_TASK DESCRIPTION_. In the material below, the required lines run from the one containing "thumb mcp: (198, 160)" through the one containing "pinky tip: (151, 268)". Copy those lines exactly, ends included, and nothing else.

_DATA RECORDS_.
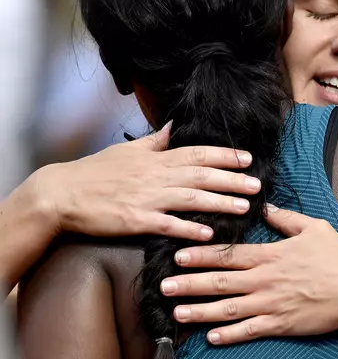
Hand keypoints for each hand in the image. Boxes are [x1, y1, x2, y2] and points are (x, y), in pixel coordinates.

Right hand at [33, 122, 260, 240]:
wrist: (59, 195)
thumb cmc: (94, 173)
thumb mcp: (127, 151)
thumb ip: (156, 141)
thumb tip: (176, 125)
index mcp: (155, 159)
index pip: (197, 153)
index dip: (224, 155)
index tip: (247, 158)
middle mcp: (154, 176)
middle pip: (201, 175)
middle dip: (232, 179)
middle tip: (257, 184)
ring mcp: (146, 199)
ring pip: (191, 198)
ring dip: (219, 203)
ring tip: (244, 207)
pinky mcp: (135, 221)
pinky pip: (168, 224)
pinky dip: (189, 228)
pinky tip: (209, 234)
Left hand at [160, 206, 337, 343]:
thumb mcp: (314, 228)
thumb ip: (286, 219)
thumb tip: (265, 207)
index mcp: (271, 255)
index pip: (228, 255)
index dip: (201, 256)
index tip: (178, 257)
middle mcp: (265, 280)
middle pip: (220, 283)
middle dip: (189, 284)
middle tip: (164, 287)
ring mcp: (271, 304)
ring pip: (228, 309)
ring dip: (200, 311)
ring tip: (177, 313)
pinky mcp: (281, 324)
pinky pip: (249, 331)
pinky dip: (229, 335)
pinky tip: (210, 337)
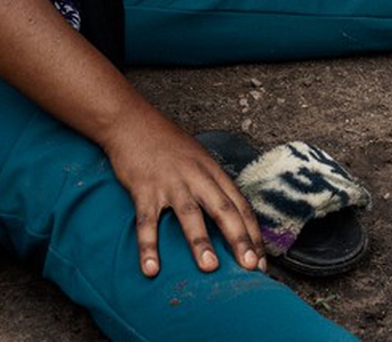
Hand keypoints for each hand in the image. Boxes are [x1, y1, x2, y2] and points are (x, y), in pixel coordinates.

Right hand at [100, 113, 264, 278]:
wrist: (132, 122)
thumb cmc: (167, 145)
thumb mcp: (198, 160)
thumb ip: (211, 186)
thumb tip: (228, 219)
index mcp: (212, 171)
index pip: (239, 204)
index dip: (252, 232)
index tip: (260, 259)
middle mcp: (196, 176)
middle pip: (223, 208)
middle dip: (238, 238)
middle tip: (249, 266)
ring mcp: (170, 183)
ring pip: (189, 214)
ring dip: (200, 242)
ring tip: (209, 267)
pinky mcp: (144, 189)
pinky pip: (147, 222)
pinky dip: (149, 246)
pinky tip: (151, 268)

---

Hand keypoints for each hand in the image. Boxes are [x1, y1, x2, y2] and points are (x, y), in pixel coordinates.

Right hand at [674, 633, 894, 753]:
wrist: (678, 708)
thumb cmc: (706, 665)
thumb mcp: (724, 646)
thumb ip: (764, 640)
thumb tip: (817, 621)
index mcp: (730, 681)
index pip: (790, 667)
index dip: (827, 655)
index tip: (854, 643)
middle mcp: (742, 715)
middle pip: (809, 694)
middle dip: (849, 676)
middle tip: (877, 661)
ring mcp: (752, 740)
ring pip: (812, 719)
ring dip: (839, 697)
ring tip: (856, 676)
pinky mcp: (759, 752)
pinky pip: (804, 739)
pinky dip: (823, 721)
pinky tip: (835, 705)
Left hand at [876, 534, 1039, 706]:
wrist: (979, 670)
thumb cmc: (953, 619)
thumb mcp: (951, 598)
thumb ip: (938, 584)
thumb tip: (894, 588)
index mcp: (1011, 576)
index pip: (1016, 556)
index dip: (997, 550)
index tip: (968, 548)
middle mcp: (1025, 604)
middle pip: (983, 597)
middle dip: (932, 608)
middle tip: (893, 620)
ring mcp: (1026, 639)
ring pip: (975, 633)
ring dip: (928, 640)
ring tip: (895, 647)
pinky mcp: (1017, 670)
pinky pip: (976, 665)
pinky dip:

_YOUR RESPONSE_.
thumb mcp: (198, 160)
thumb ip: (211, 186)
thumb tip: (228, 219)
index mcp: (212, 171)
index pip: (239, 204)
index dip: (252, 232)
index tip: (260, 259)
middle mcp: (196, 176)
middle pip: (223, 208)
middle dip: (238, 238)
middle tip: (249, 266)
ring mcp: (170, 183)
ring pip: (189, 214)
ring dip: (200, 242)
ring tip: (209, 267)
pinky mcp: (144, 189)
pinky pip: (147, 222)
pinky dip: (149, 246)
pinky tip: (151, 268)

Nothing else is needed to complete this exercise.